Work required: Put every line of the data, from the first line through the line containing "Znajdziesz tu zarówno", into a JSON list of strings with one string per line, leaving out blank lines.

Data for review:
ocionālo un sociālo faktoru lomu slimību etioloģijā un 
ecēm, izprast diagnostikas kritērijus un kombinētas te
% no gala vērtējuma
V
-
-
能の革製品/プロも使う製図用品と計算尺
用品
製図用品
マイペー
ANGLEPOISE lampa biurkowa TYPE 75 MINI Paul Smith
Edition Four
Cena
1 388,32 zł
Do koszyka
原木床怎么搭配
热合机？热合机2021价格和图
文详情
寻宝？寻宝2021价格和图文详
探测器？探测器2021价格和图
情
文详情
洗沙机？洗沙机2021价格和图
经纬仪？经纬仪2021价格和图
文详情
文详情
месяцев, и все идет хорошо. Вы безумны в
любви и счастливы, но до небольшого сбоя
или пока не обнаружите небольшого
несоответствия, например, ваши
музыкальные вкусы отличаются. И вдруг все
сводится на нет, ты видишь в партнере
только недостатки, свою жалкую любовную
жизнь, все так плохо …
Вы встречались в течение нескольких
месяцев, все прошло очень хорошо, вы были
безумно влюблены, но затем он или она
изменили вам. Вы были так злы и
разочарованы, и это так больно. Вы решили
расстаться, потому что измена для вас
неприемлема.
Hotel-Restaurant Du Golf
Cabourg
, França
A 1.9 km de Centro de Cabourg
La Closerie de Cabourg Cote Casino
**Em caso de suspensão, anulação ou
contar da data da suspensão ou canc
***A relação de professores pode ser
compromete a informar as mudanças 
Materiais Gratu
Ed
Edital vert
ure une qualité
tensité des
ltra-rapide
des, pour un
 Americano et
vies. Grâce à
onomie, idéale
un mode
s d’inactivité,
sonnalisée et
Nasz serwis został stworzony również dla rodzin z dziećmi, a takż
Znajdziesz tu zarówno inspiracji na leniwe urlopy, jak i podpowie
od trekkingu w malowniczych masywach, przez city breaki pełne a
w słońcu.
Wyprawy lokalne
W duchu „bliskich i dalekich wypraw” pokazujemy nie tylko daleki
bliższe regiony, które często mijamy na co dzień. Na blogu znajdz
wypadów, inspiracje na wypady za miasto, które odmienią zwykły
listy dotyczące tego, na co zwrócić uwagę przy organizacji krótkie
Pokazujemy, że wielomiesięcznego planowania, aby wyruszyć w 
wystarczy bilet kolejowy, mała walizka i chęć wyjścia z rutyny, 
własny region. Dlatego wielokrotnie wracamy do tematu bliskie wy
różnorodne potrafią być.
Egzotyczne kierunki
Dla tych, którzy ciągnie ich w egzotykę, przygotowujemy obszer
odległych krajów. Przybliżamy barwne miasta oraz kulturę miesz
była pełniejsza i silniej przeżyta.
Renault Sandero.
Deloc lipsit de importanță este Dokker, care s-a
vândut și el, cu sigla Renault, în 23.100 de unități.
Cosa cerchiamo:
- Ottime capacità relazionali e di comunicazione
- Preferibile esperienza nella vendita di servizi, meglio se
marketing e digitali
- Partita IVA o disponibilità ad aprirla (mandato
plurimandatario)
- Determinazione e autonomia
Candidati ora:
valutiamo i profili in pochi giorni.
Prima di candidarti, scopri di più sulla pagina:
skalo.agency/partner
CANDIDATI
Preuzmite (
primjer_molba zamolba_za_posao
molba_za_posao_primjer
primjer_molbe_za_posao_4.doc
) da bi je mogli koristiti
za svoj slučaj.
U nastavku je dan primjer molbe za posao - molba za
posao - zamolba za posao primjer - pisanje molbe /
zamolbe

Answer space:
[
  "ocionālo un sociālo faktoru lomu slimību etioloģijā un ",
  "ecēm, izprast diagnostikas kritērijus un kombinētas te",
  "% no gala vērtējuma",
  "V",
  "-",
  "-",
  "能の革製品/プロも使う製図用品と計算尺",
  "用品",
  "製図用品",
  "マイペー",
  "ANGLEPOISE lampa biurkowa TYPE 75 MINI Paul Smith",
  "Edition Four",
  "Cena",
  "1 388,32 zł",
  "Do koszyka",
  "原木床怎么搭配",
  "热合机？热合机2021价格和图",
  "文详情",
  "寻宝？寻宝2021价格和图文详",
  "探测器？探测器2021价格和图",
  "情",
  "文详情",
  "洗沙机？洗沙机2021价格和图",
  "经纬仪？经纬仪2021价格和图",
  "文详情",
  "文详情",
  "месяцев, и все идет хорошо. Вы безумны в",
  "любви и счастливы, но до небольшого сбоя",
  "или пока не обнаружите небольшого",
  "несоответствия, например, ваши",
  "музыкальные вкусы отличаются. И вдруг все",
  "сводится на нет, ты видишь в партнере",
  "только недостатки, свою жалкую любовную",
  "жизнь, все так плохо …",
  "Вы встречались в течение нескольких",
  "месяцев, все прошло очень хорошо, вы были",
  "безумно влюблены, но затем он или она",
  "изменили вам. Вы были так злы и",
  "разочарованы, и это так больно. Вы решили",
  "расстаться, потому что измена для вас",
  "неприемлема.",
  "Hotel-Restaurant Du Golf",
  "Cabourg",
  ", França",
  "A 1.9 km de Centro de Cabourg",
  "La Closerie de Cabourg Cote Casino",
  "**Em caso de suspensão, anulação ou",
  "contar da data da suspensão ou canc",
  "***A relação de professores pode ser",
  "compromete a informar as mudanças ",
  "Materiais Gratu",
  "Ed",
  "Edital vert",
  "ure une qualité",
  "tensité des",
  "ltra-rapide",
  "des, pour un",
  " Americano et",
  "vies. Grâce à",
  "onomie, idéale",
  "un mode",
  "s d’inactivité,",
  "sonnalisée et",
  "Nasz serwis został stworzony również dla rodzin z dziećmi, a takż",
  "Znajdziesz tu zarówno inspiracji na leniwe urlopy, jak i podpowie"
]